Mi, 23. Mai 2018

Potenzielle Gefahr

18.04.2016 12:37

Werden Bluescreens mit QR-Code zur Virenschleuder?

Microsoft arbeitet an der Fertigstellung des großen Windows-10-Updates "Redstone". Ein neues Feature, das Windows mit dem Update bekommen soll, sind QR-Codes am Bluescreen, die bei Abstürzen weitere Informationen liefern sollen. Die gut gemeinte Idee könnte sich allerdings zu einer ernsten Gefahr entwickeln.

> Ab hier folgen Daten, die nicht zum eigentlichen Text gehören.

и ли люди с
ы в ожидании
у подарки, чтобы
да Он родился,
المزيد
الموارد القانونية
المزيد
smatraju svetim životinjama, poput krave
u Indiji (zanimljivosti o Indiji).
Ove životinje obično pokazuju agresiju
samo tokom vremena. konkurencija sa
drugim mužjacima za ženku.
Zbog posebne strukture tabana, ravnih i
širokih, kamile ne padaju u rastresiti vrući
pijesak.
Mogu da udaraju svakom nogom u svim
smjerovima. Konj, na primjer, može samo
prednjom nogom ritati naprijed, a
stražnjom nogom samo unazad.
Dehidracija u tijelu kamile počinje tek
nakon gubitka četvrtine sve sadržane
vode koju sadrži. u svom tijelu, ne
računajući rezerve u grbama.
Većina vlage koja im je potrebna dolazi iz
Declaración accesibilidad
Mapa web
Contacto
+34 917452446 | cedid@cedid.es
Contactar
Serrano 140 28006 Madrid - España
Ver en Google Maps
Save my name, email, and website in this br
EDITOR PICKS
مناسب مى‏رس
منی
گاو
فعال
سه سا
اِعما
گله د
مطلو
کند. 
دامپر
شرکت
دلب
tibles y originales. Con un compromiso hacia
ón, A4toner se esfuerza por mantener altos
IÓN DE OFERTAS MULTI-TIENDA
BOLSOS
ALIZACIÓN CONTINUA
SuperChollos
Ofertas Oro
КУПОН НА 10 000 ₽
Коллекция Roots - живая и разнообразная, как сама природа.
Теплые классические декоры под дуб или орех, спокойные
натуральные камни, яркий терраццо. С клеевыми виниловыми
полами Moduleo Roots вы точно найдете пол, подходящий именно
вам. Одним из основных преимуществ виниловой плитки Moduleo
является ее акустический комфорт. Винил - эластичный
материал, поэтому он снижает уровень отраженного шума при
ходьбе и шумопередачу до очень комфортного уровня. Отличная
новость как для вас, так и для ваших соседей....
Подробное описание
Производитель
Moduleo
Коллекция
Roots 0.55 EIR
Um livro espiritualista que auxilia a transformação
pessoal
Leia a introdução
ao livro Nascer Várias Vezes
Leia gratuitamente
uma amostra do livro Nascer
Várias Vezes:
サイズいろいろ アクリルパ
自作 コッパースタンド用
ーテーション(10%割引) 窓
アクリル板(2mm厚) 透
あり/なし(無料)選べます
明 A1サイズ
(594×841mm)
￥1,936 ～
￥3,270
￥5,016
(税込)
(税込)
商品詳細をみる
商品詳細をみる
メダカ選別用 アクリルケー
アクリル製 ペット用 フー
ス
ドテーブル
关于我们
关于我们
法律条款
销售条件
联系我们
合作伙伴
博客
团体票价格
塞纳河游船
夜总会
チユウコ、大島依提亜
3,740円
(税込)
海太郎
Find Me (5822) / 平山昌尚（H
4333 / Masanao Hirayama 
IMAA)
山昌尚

Das IT-Magazin "Chip" warnt nämlich: Was, wenn Cyberkriminelle sich die QR-Codes am Bluescreen künftig einfach zunutze machen? Es sei durchaus denkbar, dass sie in Zukunft bei der Infektion eines PCs einen Bluescreen fälschen und die Nutzer mit manipulierten QR-Codes auf Websites locken, die Viren verteilen. So könnten gewiefte Kriminelle zusätzlich zum PC ihres Opfers auch ganz schnell sein Smartphone mit Malware infizieren.

Infizierte Smartphones sind eine echte Gefahr
Und das wäre eine echte Gefahr, schließlich dient das Smartphone etwa beim Online-Banking als zusätzliche Sicherheit. TAN-Codes, die man für Überweisungen braucht, landen oft per SMS am Handy. Das verhindert, dass sie im Falle einer Vireninfektion des PCs in falsche Hände geraten und Kriminelle Geld auf ihre Konten überweisen. Sind sowohl PC, als auch Handy infiziert - etwa, weil mit dem Handy ein gefälschter QR-Code gescannt wurde - nutzt diese Sicherheitsvorkehrung nichts mehr.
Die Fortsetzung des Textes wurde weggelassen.